Impurity – Thinking Makes It So

Impurity – Thinking Makes It So December 16, 2014

Paul continues to use the language of purity and impurity, but it seems radically altered in his hands. Foods are not unclean; there is no hint that bodily conditions (menstruation, childbirth, seminal emissions) cause uncleanness. Indeed, all things are pure (Romans 14:20). But Paul’s logic is a bit more complicated than simply saying that everything is clean.

Some things continue to be unclean to some people. Anyone – here, a believer – who believes that something is unclean, to him it is unclean (Romans 14:14). Impurity is imputed or reckoned (logizomai) to the thing, and when a person reckons something unclean it is unclean “to that one” (ekeino). Nothing is unclean, but thinking makes it so.

Paul deals with a somewhat different case in Titus 1:15. Here it is not the believer who imputes uncleanness to a thing, making it unclean, but rather unbelievers, to whom everything is defiled (apistois ouden katharon). But that impurity is not inherent in the thing either. It is unclean because the person who engages with it is “defiled and unbelieving” (memiammenois kai apostois). The defilement of the person defiles the thing, and the person is defiled because of an uncleanness lodged in the mind and conscience (memiantai auton kai ho nous he suneidesis).

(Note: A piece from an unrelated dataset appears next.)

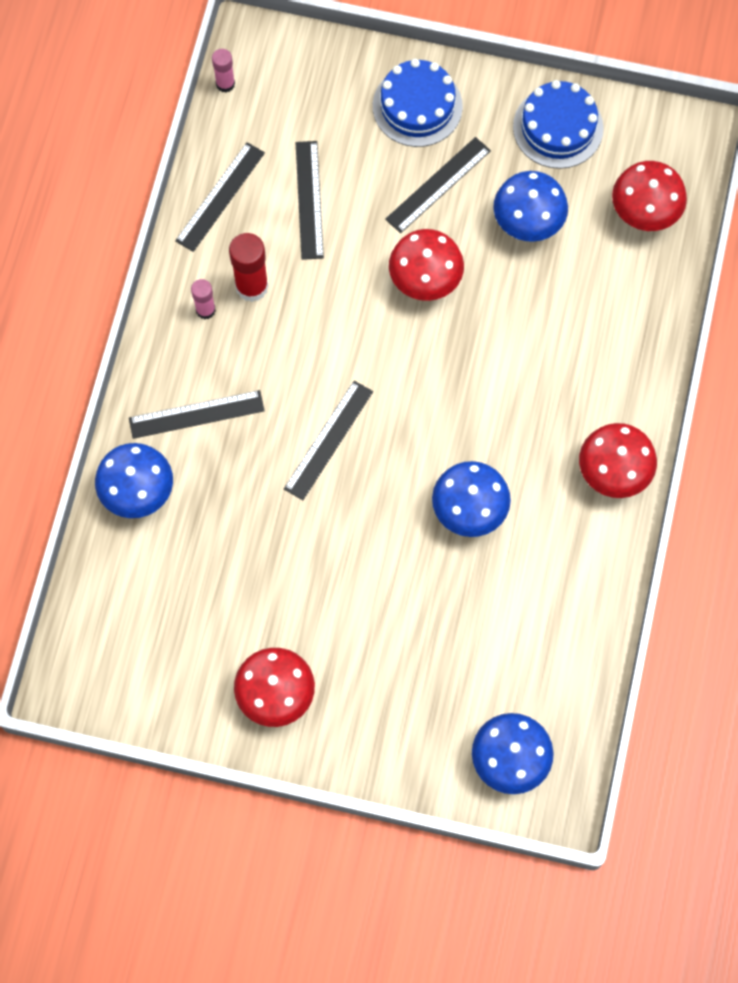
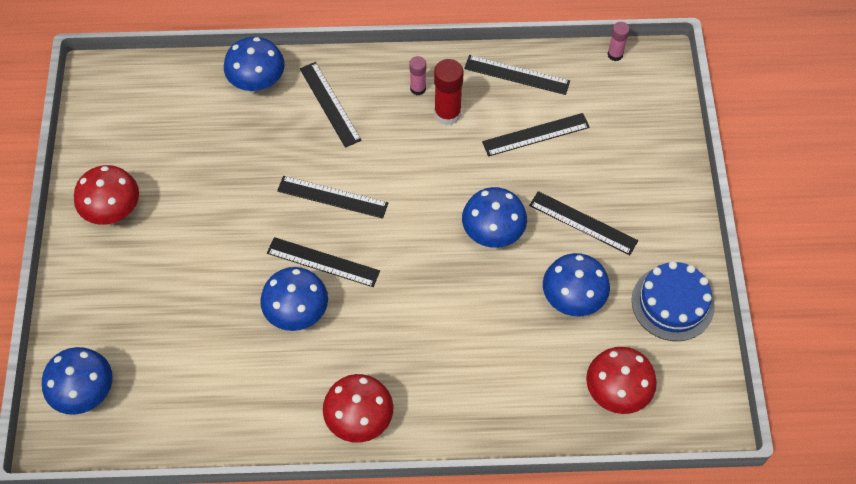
camera: 75 degrees right, 10 degrees down
(412, 469) = (323, 262): none -> black ruler
(417, 106) = (649, 191): blue cake -> none
(425, 280) = (493, 233): red mushroom -> blue mushroom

This might seem to be a radical shift from the old covenant, and in one sense it is. Yet, the basically “subjective” and “imputative” notion of impurity is a constant across the testaments. Foods are not unclean, but “unclean to you” (Leviticus 11:4, 5, 6, 7, etc.). Persons do become unclean – women by childbirth (Leviticus 12:1). But even with physical emissions, the uncleanness is slightly distanced from the person. A leper must be pronounced unclean by a priest. Of a man with a discharge from his flesh, Leviticus 15:2 says that “his discharge is unclean” and causes other things to become unclean, including the person (15:5). A woman in her period is unclean “in her menstrual impurity” (15:19); she becomes unclean (15:25), but she becomes impure, as it were, at a second remove, by the impure emission that comes from her flesh.

In any case, Paul’s “subjective” view of impurity is important in all sorts of directions. It gives an important hint to the overall logic of impurity: Things are impure because a person’s mind and conscience are impure; Israel is defiled not because of the things around them but (as Jesus said!) because of what came out of their hearts. Once the conscience is cleansed (as Hebrews 10 says it is), then everything is clean, because the things weren’t essentially impure to begin with. Only the purified are able to see and handle creation as it really is, as the good gift of God.

We might draw some wider conclusions about what might be called Paul’s cultural epistemology. Does he mean to imply that cultural categories are all imputed? If not, what categories are imputed and which are not?